The (invisible) problem in this script is due to the behavior of File::Find, coupled with a misuse of the variables offered by File::Find. Also, the script fails to reveal the invisible problem, which makes it difficult for someone who does not know or has forgotten about PWD to understand the issue. In both cases, File::Find has issued a chdir call into the test.BRQnCls directory. Starting with an absolute path, $File::Find::name points to /tmp/test.BRQnCls. With a relative starting path, $File::Find::name instead points to test.BRQnCls, which the script has already moved into.
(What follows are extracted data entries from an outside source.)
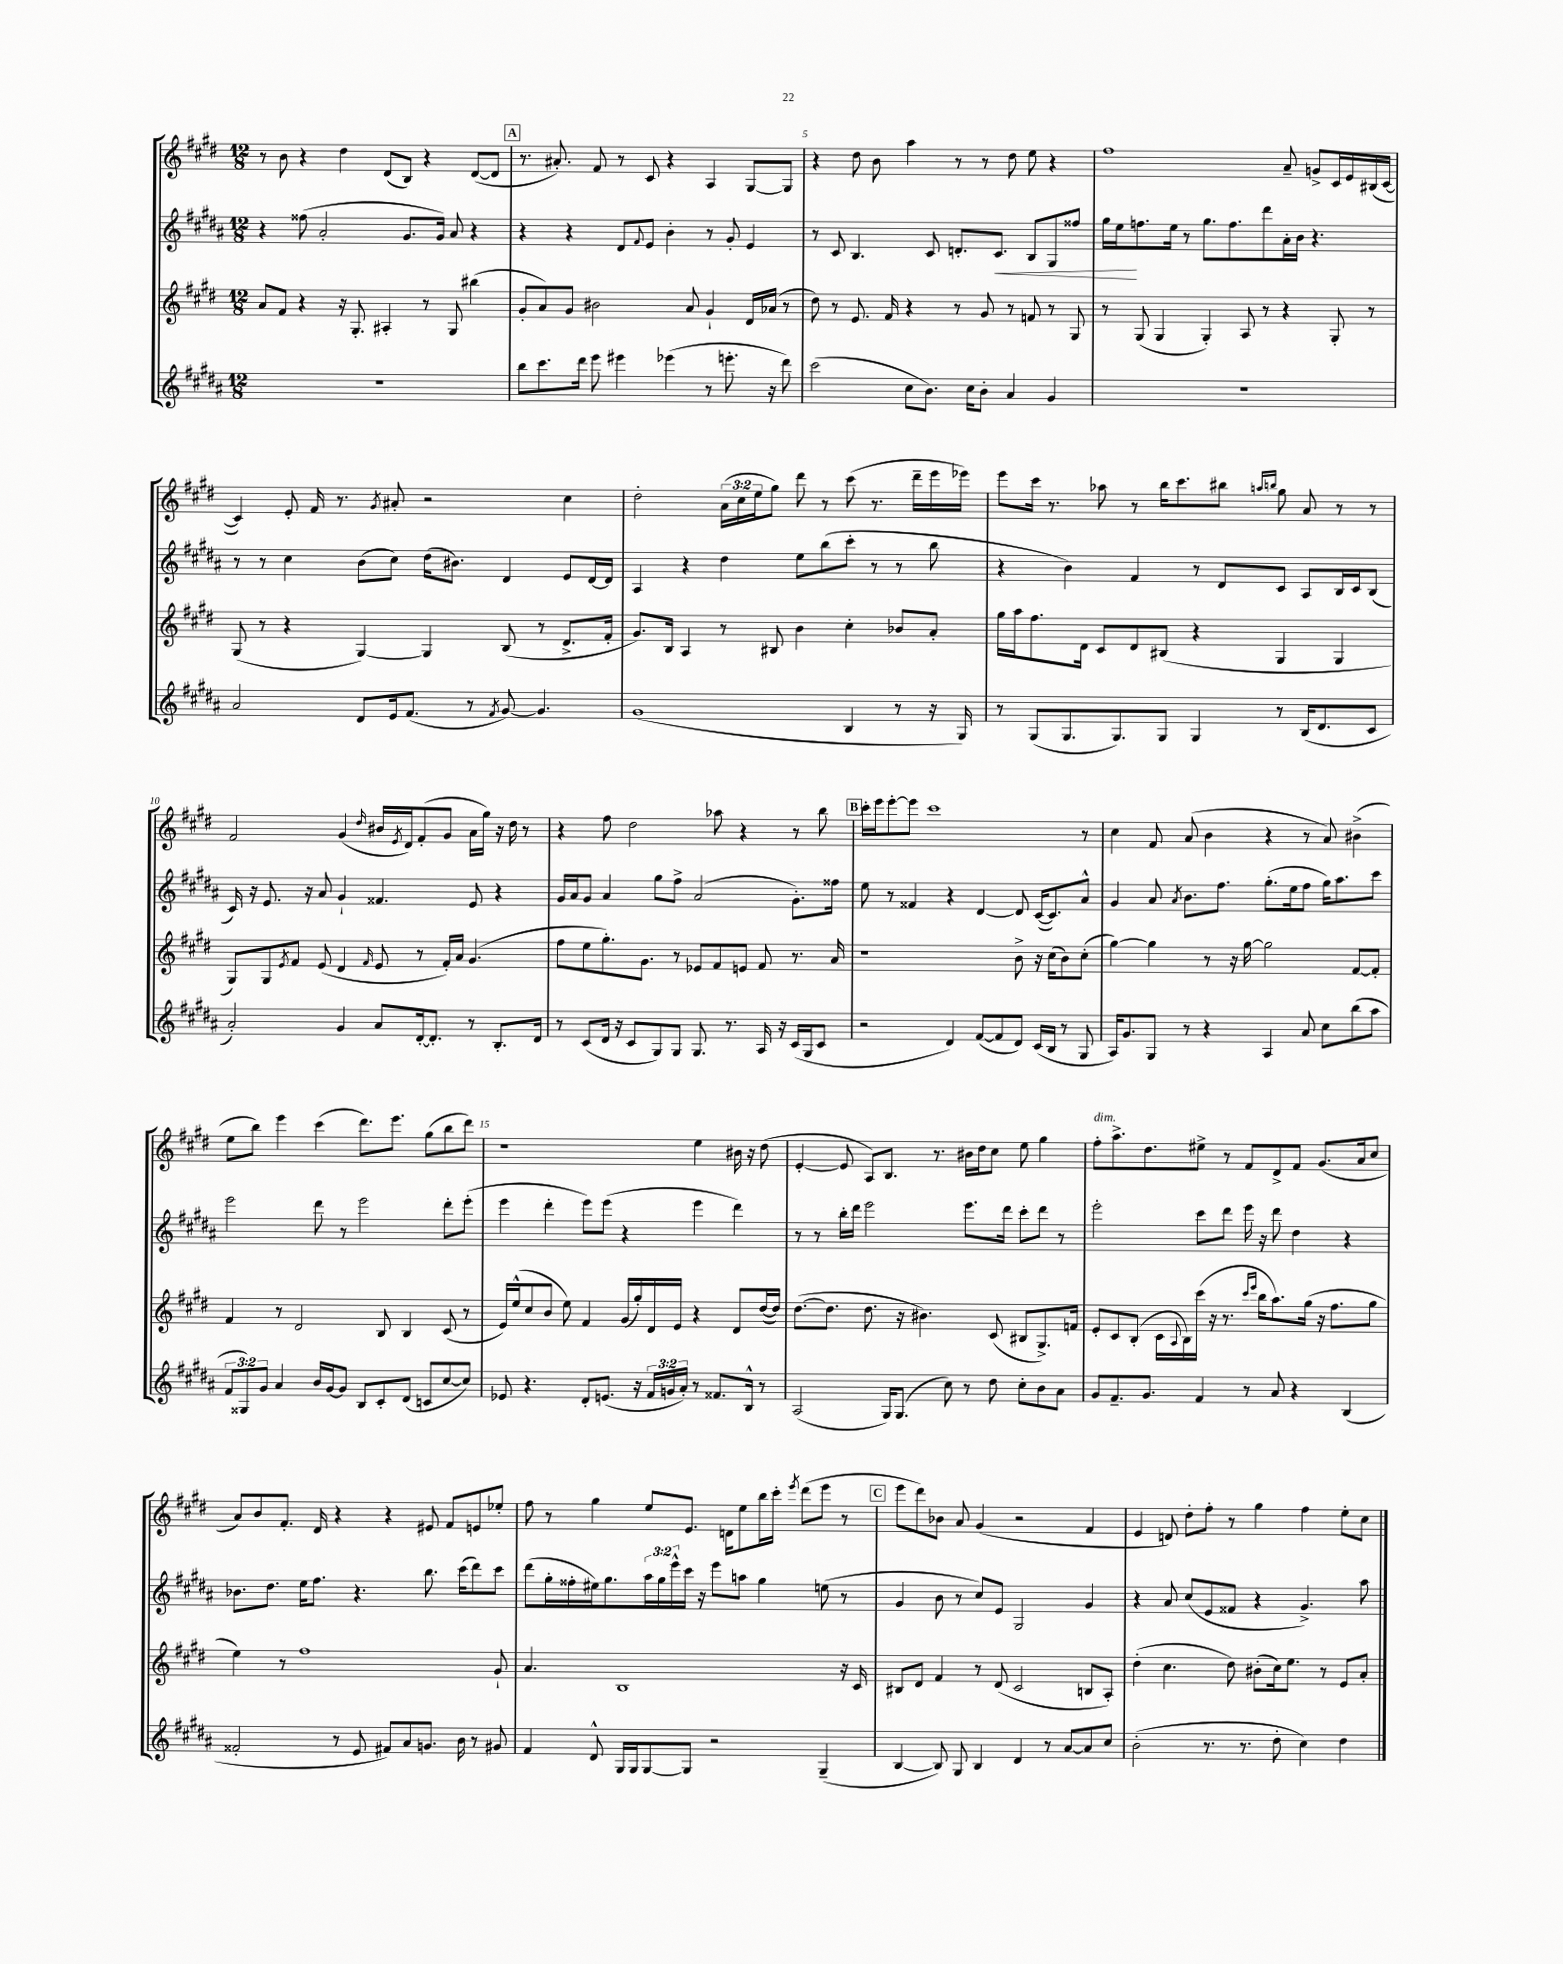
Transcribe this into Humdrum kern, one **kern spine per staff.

**kern	**kern	**kern	**kern
*staff4	*staff3	*staff2	*staff1
*clefG2	*clefG2	*clefG2	*clefG2
*k[f#c#g#d#a#]	*k[f#c#g#d#]	*k[f#c#g#d#a#]	*k[f#c#g#d#]
*M12/8	*M12/8	*M12/8	*M12/8
1.r	8a/L	4r	8r
.	8f#/J	.	8b\
.	4r	(8ff##\	4r
.	.	2a#'/	.
.	16r	.	4dd#\
.	8.G#'/	.	.
.	4A#'/	.	(8d#/L
.	.	8.g#/L	8B/J)
.	8r	.	4r
.	.	16g#/Jk)	.
.	8G#/	8a#/	.
.	(4bb#\	4r	([8d#/L
.	.	.	8d#/]J
=	=	=	=
8bb\L	8g#'/L	4r	8.r
8.ccc#\	8a/)	.	.
.	.	.	8.a#'/)
.	8g#/J	4r	.
16ddd#\Jk	.	.	.
8eee\	2b#\	.	8f#/
4eee#\	.	8d#/L	8r
.	.	8qqf#/	.
.	.	8e/J	8c#/
(4eee-\	.	4b'\	4r
.	8a/	.	.
8r	4g#`/	8r	4A/
8.eee'\	.	8g#'/	.
.	16d#/LL	4e/	[8G#/L
16r	(16a-/JJ	.	.
8ddd#\)	8r	.	8G#/]J
=	=	=	=
(2ccc#\	8dd#\)	8r	4r
.	8r	8c#/	.
.	8.e/	4.B/	8dd#\
.	.	.	8b\
.	16f#/	.	.
8cc#\L	4r	.	4aa\
8.b\J)	.	8c#/	.
.	8r	8.d'/L	8r
16cc#\LK	.	.	.
8b'\J	8g#/	.	8r
.	.	8.c#/J	.
4a#/	8r	.	8dd#\
.	8f/	8B/L	8ee\
4g#/	8r	8G#/	4r
.	8G#/	8ff##/J	.
=	=	=	=
1.r	8r	16gg#\LL	1ff#
.	.	16ee\J	.
.	(8G#/	8.ff\	.
.	4G#/	.	.
.	.	16ee\Jk	.
.	.	8r	.
.	4G#'/)	8.gg#\L	.
.	.	8.ff\	.
.	8A/	.	.
.	8r	8ddd#\	.
.	4r	16a#'\L	8a~/
.	.	16b\JJ	.
.	.	4.r	8g^/L
.	8G#'/	.	16c#/L
.	.	.	16e/
.	8r	.	(16B#/
.	.	.	[16c#/JJ
=	=	=	=
2a#/	(8G#/	8r	4c#/])
.	8r	8r	.
.	4r	4cc#\	8e'/
.	.	.	16f#/
.	.	.	8.r
8d#/L	[4G#/)	(8b\L	.
.	.	.	8qg#/
16e/k	.	8cc#\J)	8a#'/
(8.f#/J	.	.	.
.	4G#/]	(16dd#\LK	2r
.	.	8.b#\J)	.
8r	.	.	.
8qf#/	.	.	.
[8g#/)	(8B/	4d#/	.
4.g#/]	8r	.	.
.	8.d#^/L	8e/L	4cc#\
.	.	[16d#/L	.
.	16f#'/Jk	16d#/]JJ	.
=	=	=	=
(1g#	8.g#/L)	4A#/	2dd#'\
.	16B/Jk	.	.
.	4A/	4r	.
.	8r	4dd#\	(24a\LL
.	.	.	24cc#\
.	.	.	24ee\J
.	8B#/	.	8gg#\J)
.	4b\	8ee\L	8ddd#\
.	.	(8bb\	8r
4B/	4cc#'\	8ccc#'\J	(8ccc#\
.	.	8r	8.r
8r	8b-/L	8r	.
.	.	.	16ddd#~\LL
16r	8a'/J	8bb\	16eee\
16G#/)	.	.	16eee-\JJ)
=	=	=	=
8r	16gg#\LL	4r	8eee\L
.	16aa\J	.	.
(8G#/L	8.ff#\	.	16ccc#\Jk
.	.	.	8.r
8.G#/	.	4b\)	.
.	16d#\Jk	.	.
.	8c#/L	.	8aa-\
8.G#/)	.	.	.
.	8d#/	4f#/	8r
8G#/J	(8B#/J	.	16bb\LK
.	.	.	8.ccc#\
4G#/	4r	8r	.
.	.	8d#/L	8bb#\J
.	.	.	16qqaa/LL
.	.	.	16qqbb/JJ
8r	4G#/	8c#/J	8gg#\
(16B/LK	.	8A#/L	8a/
8.d#/	.	.	.
.	4G#/	16B/L	8r
.	.	16c#/J	.
8c#/J	.	(8B/J	8r
=	=	=	=
2a#'/)	8G#/L)	16c#/)	2f#/
.	.	16r	.
.	8G#/	8.e/	.
.	8qe/	.	.
.	8f#/J	.	.
.	.	16r	.
.	(8e/	8a#/	.
4g#/	4d#/	4g#`/	(4g#/
.	16qqf#/	.	16qqdd#/
8a#/L	8e/	4.f##/	16b#/LL
.	.	.	8qe/
.	.	.	16d#/J)
[16d#'/k	8r	.	(8f#'/
8.d#'/]J	.	.	.
.	16f#'/LL)	.	8g#/J
.	16a/JJ	.	.
8r	(4.g#/	8e/	16a\LL
.	.	.	16gg#\JJ)
8.B'/L	.	4r	16r
.	.	.	16dd#\
.	.	.	8r
16d#/Jk	.	.	.
=	=	=	=
8r	8ff#\L	16g#/LL	4r
.	.	16a#/J	.
(8c#/L	8ee\	8g#/J	.
16d#/Jk	8.gg#'\)	4a#/	8ff#\
16r	.	.	.
8c#/L	.	.	2dd#\
.	8.g#\J	.	.
8G#/)	.	8gg#\L	.
8G#/J	8r	8ff#^\J	.
8.G#/	8e-/L	(2a#/	.
.	8f#/	.	8aa-\
8.r	.	.	.
.	8e/J	.	4r
16A#/	8f#/	.	.
16r	.	.	.
(16c#/LL	8.r	8.g#'\L)	8r
16G#/J	.	.	.
8c#/J	.	.	8bb\
.	16a/	16ff##\Jk	.
=	=	=	=
2r	1r	8ee\	16ccc#'\LL
.	.	.	16eee\J
.	.	8r	[8eee'\
.	.	4f##/	8eee\]J
.	.	.	1ccc#
4d#/)	.	4r	.
([8f#/L	.	[4d#/	.
8f#/]	.	.	.
8d#/J)	8b^\	8d#/]	.
(16c#/LL	16r	([16c#/LK	.
16B/JJ	(16cc#\LK	8.c#/])	.
8r	8b\)	.	.
8G#/	(8cc#'\J	8a#^^/J	8r
=	=	=	=
16A#/LK)	[4gg#\)	4g#/	4cc#\
8.g#/	.	.	.
8G#/J	4gg#\]	8a#/	8f#/
.	.	8qa#/	.
8r	.	8.b\L	(8a/
4r	8r	.	4b\
.	.	8.ff#\J	.
.	16r	.	.
.	[16gg#\	.	.
4A#/	2gg#\]	(8.gg#'\L	4r
.	.	16ee\k	.
8a#/	.	8ff#\J	8r
8cc#\L	.	16gg#\LK)	8a/)
.	.	8.aa#\	.
(8bb\	[8f#/L	.	(4b#^\
8aa#\J	8f#'/]J	8ccc#\J	.
=	=	=	=
12f#/L	4f#/	2eee\	8ee\L
12G##/)	.	.	.
.	.	.	8bb\J)
12g#/J	.	.	.
4a#/	8r	.	4eee\
.	2d#/	.	.
16b/LL	.	8ddd#\	(4ccc#\
[16g#/J	.	.	.
8g#/]J	.	8r	.
8B/L	.	2eee\	8.ddd#\L)
8c#'/	8B/	.	.
.	.	.	8.eee\J
(8d#/J	4B/	.	.
8c/L	.	.	(8gg#\L
[8cc#/	(8c#/	8ddd#'\L	8bb\
8cc#/]J)	8r	(8eee'\J	8ddd#\J)
=	=	=	=
8e-/	16e/LL)	4eee\	1r
.	(16ee^^/J	.	.
4.r	8cc#/	.	.
.	8b/J	4ddd#'\	.
.	8ee\)	.	.
8d#'/L	4f#/	8eee\L)	.
(8.e/J	.	(8eee\J	.
.	(16g#/LL	4r	.
16r	16gg#'/)	.	.
24f#/LL	16d#/	.	.
24g/	.	.	.
.	16e/JJ	.	.
24a#'/JJ)	.	.	.
8r	4r	4eee\	4ee\
8.f##/L	.	.	.
.	8d#/L	4ddd#\)	16b#\
16B^^/Jk	.	.	16r
8r	([16dd#/L	.	(8dd#\
.	16dd#/]JJ)	.	.
=	=	=	=
(2A#/	([8.dd#\L	8r	[4e'/
.	.	8r	.
.	8.dd#\]J	.	.
.	.	16bb'\LL	8e/]
.	.	16ddd#\JJ	.
.	8.dd#\	2eee\	8A/L)
16G#/LK)	.	.	8.B/J
(8.G#/J	16r	.	.
.	4.b#\)	.	.
.	.	.	8.r
8cc#\)	.	.	.
8r	.	8.eee\L	16b#\LL
.	.	.	16dd#\J
8dd#\	(8c#/	.	8cc#\J
.	.	16ddd#\Jk	.
8cc#'\L	8B#/L	8ccc#'\L	8ee\
8b\	8.G#^/)	8ddd#\J	4gg#\
8a#\J	.	8r	.
.	16f/Jk	.	.
=	=	=	=
8g#/L	8e'/L	2eee'\	8ff#'\L
8.f#~/	8c#/	.	8.aa^\
.	(8B'/J	.	.
8.g#/J	.	.	8.dd#\
.	16c#\LL	.	.
.	8qqA/	.	.
.	16B\)	.	.
4f#/	(16ccc#\JJ	8ccc#\L	8ee#^\J
.	16r	.	.
.	8.r	8ddd#\J	8r
8r	.	16eee\	8f#/L
.	16qqccc#/LL	.	.
.	16qqeee/JJ	.	.
.	16bb\LK	16r	.
8a#/	8.aa\)	8ddd#\	8d#^/
4r	.	4dd#\	8f#/J
.	(16gg#\Jk	.	.
.	16r	.	(8.g#/L
.	8.ff#\L	.	.
(4B/	.	4r	.
.	.	.	16a/k
.	8gg#\J	.	8cc#/J
=	=	=	=
2f##'/	4ee\)	8.b-\L	8a/L)
.	.	.	8b/
.	.	8.dd#\J	.
.	8r	.	8.f#'/J
.	1ff#	16ee\LK	.
.	.	8.ff#\J	16d#/
8r	.	.	4r
8e/	.	4.r	.
8f#/L)	.	.	4r
8a#/	.	.	.
8.g/J	.	8.bb\	8e#/
.	.	.	8f#/L
16b\	.	(16ccc#\LK	.
8r	.	8ddd#\)	8e/
8g#/	8g#`/	8ccc#\J	8ee-'/J
=	=	=	=
4f#/	4.a/	(8ddd#\L	8ff#\
.	.	16gg#'\L	8r
.	.	16ff##'\	.
8d#^^/	.	16ee#\J)	4gg#\
.	.	8.gg#\	.
16G#/LL	1B	.	.
16G#/J	.	.	.
[8G#/	.	24aa#\L	8ee/L
.	.	24gg#\	.
.	.	24eee^^\	.
8G#/]J	.	16ccc#\JJ	8.e/J
.	.	16r	.
2r	.	8eee\L	.
.	.	.	16d\LK
.	.	8aa\J	8ee\
.	.	4gg#\	16bb\L
.	.	.	16ccc#'\JJ
.	.	.	8qeee/
.	.	.	(8ddd#\L
(4G#~/	.	(8ee\	8eee\J
.	16r	8r	8r
.	16c#/	.	.
=	=	=	=
[4B/	8B#/L	4g#/	8eee\L
.	8d#/J	.	8ddd#\)
8B/])	4f#/	8b\	8b-\J
8G#/	.	8r	8a/
4B/	8r	8cc#/L)	(4g#/
.	(8d#/	8e/J	.
4d#/	2c#/	2G#/	2r
8r	.	.	.
[8a#/L	.	.	.
8a#/]	8B/L	4g#/	4f#/
8cc#/J	8A'/J)	.	.
=	=	=	=
(2b'\	(4dd#'\	4r	4e/
.	4.cc#\	8a#/	8d/)
.	.	(8cc#/L	8dd#'\L
8.r	.	8e/	8ff#'\J
.	8dd#\)	8f##/J	8r
8.r	.	.	.
.	(8b#'\L	4r	4gg#\
8dd#'\	16cc#\k)	.	.
.	8.ee\J	.	.
4cc#\)	.	4.g#^/)	4ff#\
.	8r	.	.
4dd#\	8e/L	.	8ee'\L
.	8a'/J	8aa#\	8cc#\J
==	==	==	==
*-	*-	*-	*-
Therefore, the script cannot find that directory, because it is already in that directory—unless that directory contained a subdirectory with an identical name:

$ mkdir -p test/test/test
$ perl buggy-find test
debug: dir=test, file=test (.)
debug: dir=test, file=test/test (test)
debug: dir=test/test, file=test/test/test (test)
could not stat test/test/test: No such file or directory

In each case, the script, when considering test, is actually performing the stat on test/test, and so forth. This could be revealed by also having the script print the current working directory via the Cwd module as part of the debug information.

The solution is to use $_ instead of $File::Find::name, as this variable is set correctly to . when considering the directory the script has just issued a chdir into. $File::Find::name could still be used, but only for display purposes. File::Find also has a no_chdir option.

Another Gotcha & Alternative

Note that symbolic links may also complicate matters, depending on when they are encountered, and what they point to:

$ readlink /tmp
private/tmp
$ ls -ld /tmp
lrwxr-xr-x@ 1 root wheel 11 Aug 14 2009 /tmp -> private/tmp

As an alternative to File::Find, consider File::Find::Rule.